Retype the listing below, starting with its first line and stopping after the line that contains "BILD ကို ကိုးကားပြီး". Include both of those lines and nothing after them.

..............................

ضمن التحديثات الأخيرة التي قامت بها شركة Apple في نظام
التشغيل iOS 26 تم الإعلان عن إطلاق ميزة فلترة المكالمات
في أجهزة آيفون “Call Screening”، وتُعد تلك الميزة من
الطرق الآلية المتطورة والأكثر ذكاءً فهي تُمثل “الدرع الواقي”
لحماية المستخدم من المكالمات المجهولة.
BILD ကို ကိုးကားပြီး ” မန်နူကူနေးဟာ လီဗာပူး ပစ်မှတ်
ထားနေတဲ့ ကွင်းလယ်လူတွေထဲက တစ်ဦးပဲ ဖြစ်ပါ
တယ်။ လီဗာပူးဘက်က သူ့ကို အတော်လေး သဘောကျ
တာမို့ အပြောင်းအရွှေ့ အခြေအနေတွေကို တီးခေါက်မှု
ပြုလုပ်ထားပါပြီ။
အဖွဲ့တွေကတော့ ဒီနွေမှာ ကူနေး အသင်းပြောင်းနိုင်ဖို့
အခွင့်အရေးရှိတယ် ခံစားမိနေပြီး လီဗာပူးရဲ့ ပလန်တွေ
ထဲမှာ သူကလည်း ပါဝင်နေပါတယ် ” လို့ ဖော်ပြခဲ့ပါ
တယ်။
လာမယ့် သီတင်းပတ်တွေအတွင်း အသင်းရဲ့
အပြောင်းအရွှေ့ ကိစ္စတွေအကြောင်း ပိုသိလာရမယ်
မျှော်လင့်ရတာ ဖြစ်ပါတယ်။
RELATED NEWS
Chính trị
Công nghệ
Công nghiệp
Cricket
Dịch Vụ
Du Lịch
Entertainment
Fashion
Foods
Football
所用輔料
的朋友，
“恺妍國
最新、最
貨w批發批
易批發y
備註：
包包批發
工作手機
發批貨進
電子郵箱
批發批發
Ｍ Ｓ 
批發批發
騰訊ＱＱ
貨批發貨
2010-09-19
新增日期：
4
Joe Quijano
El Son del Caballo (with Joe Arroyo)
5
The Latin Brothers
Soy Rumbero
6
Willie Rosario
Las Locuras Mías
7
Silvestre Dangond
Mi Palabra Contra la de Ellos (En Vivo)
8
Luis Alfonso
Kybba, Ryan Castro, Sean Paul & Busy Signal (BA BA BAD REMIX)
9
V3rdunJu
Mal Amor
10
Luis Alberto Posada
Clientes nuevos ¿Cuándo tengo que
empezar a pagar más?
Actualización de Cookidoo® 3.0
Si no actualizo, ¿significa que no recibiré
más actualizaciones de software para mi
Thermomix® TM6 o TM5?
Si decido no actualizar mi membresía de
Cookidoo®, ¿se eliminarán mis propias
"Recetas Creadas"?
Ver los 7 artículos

..............................

OUTPUT OF THE TASK:
ضمن التحديثات الأخيرة التي قامت بها شركة Apple في نظام
التشغيل iOS 26 تم الإعلان عن إطلاق ميزة فلترة المكالمات
في أجهزة آيفون “Call Screening”، وتُعد تلك الميزة من
الطرق الآلية المتطورة والأكثر ذكاءً فهي تُمثل “الدرع الواقي”
لحماية المستخدم من المكالمات المجهولة.
BILD ကို ကိုးကားပြီး ” မန်နူကူနေးဟာ လီဗာပူး ပစ်မှတ်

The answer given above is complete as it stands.